The distinguishing aspect of these stories is the way that they are structured. Rather than a big event coinciding with countless tie-ins across countless books, most of these stories would open with a single prologue issue which would branch into a handful of miniseries running for a set number of issues, before dovetailing into a main series. This meant that every issue remotely connected with a series could be collected in a hardcover. Admittedly the titles become more entangled in continuity as they went on (with War of Kings tying in directly to Ed Brubaker’s The Rise & Fall of the Shi’ar Empire story arc in Uncanny X-Men), but by and large these series served to avoid pointless tie-ins and an exceptionally convoluted continuity (everything you needed was included in the books themselves).

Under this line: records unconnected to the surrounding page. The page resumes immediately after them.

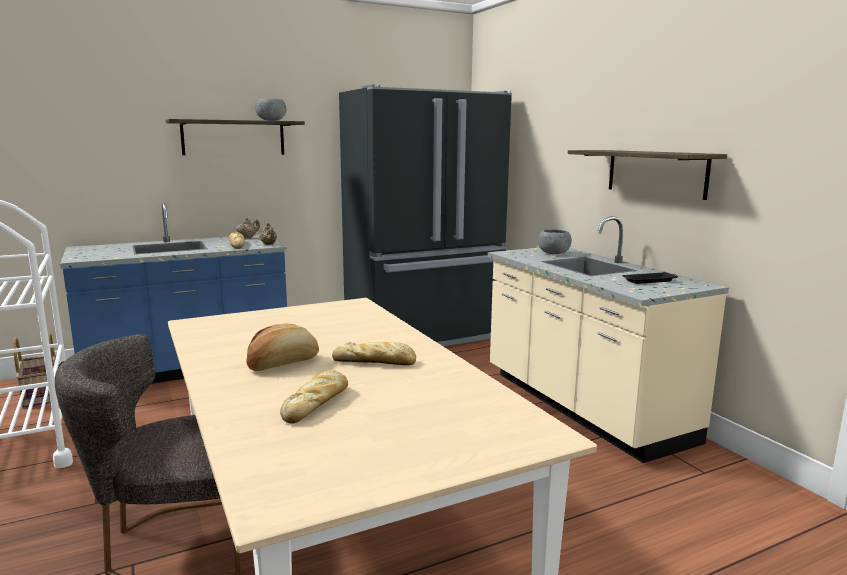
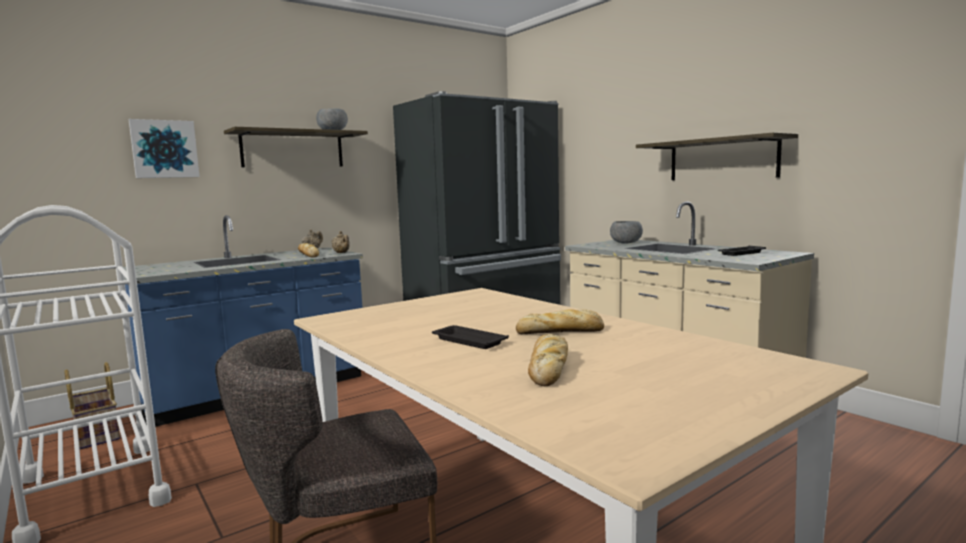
camera: 10 degrees left, 5 degrees down
(109, 138) = (164, 149): none -> picture
(283, 364) = (468, 341): bread -> black tray

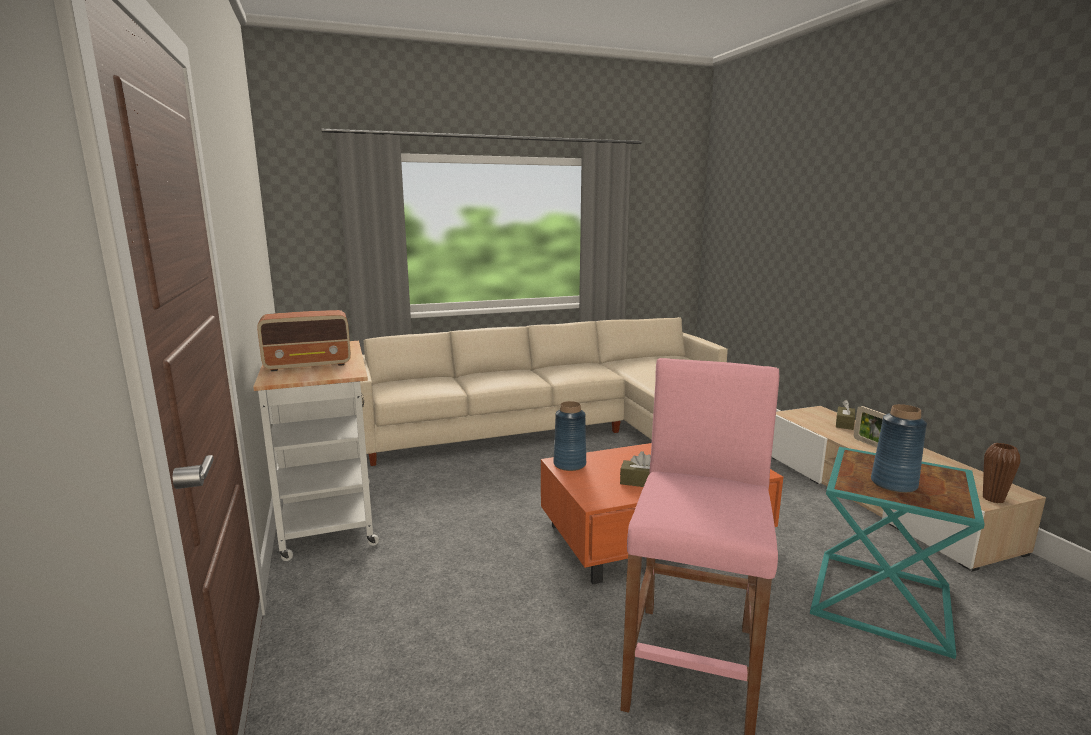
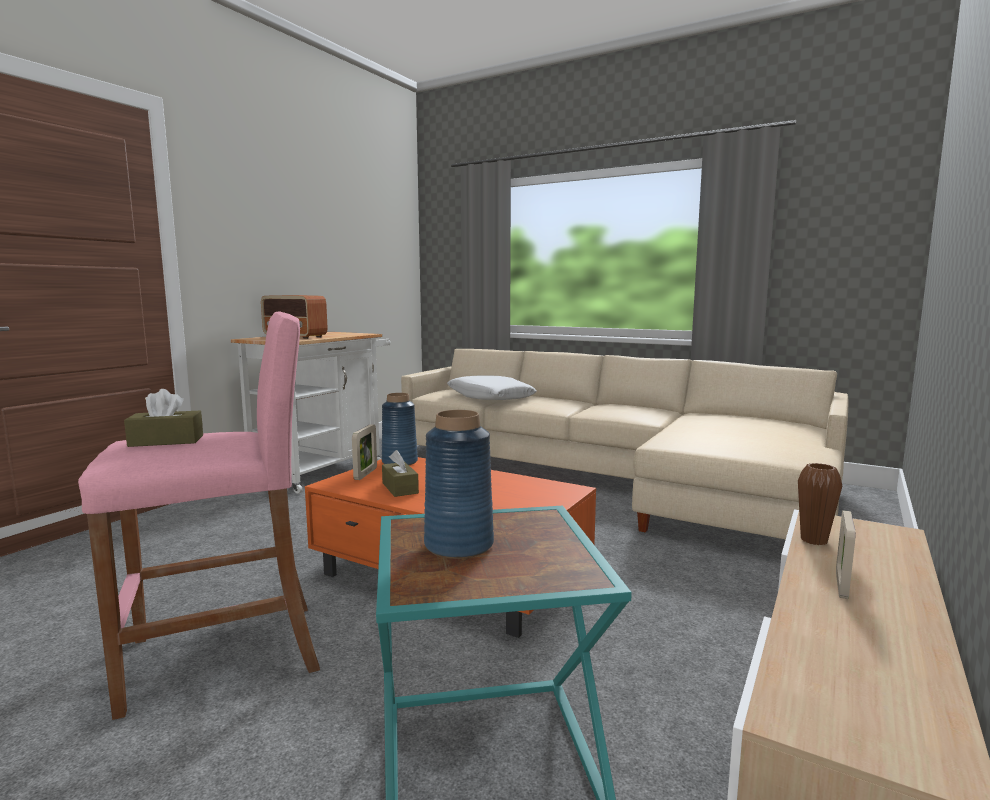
camera: 50 degrees right, 5 degrees down
(453, 384) = (490, 398): none -> white pillow
(585, 483) = (365, 474): none -> picture frame
(844, 424) = (885, 556): brown tissue box -> brown tissue box (166, 441)
(993, 499) = (829, 735): brown vase -> brown vase (814, 540)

They’re the best crossovers that you weren’t reading.

X-Men Continuity

The last decade has been an interesting one for the X-Men, as both the books and the characters have found themselves looking for purpose. Grant Morrison’s New X-Men posited a world where mutants would be the dominant species with a few generations and proposed to move the “mutants as oppressed minority” metaphor firmly into the twenty-first century, where the worries weren’t (at least for the most part) about government-sponsored genocide or legal rights, but cultural and social questions about the way that mutants and humanity live together. This was clearly a step too far, as Marvel decided to essentially wipe out the mutant population, feeling there were too many mutants in the Marvel Universe. This was done with three words from a psychotic Scarlet Witch rather than a more subtle approach (like simply reducing the number of mutants featured in various books).

Suddenly the X-Men found themselves facing extinction, and this became a driving narrative force for the book. It was as if the line was actively rebelling against the editorial mandate forced upon them. Instead of granting narrative clarity, the edict had instead complicated things. It also forced the X-Men away from their widely-loved position as a civil rights metaphor and towards a more straight forward “find the cure” narrative. It also served to isolate the franchise from the rest of the Marvel Universe (except for Wolverine, of course, who is everywhere) – the X-Men were always busy doing their thing and trying not to die out rather than assisting with Civil War or Secret Invasion. The solution to this narrative thread is entirely predictable, but it does offer a clear structure to the X-Men stories from the period.

It’s interesting to note that while all the major Avengers titles from this period (New/Mighty/Dark Avengers) have been consistantly collected, the X-Men books have not been. Ed Brubaker’s run is quite difficult to collect in one consistent format, as is Matt Fraction’s – and both are writing for what should be “the flagship book” of the X-Men publishing line, Uncanny X-Men. This makes it considerably harder to follow than the Avengers franchise, for example.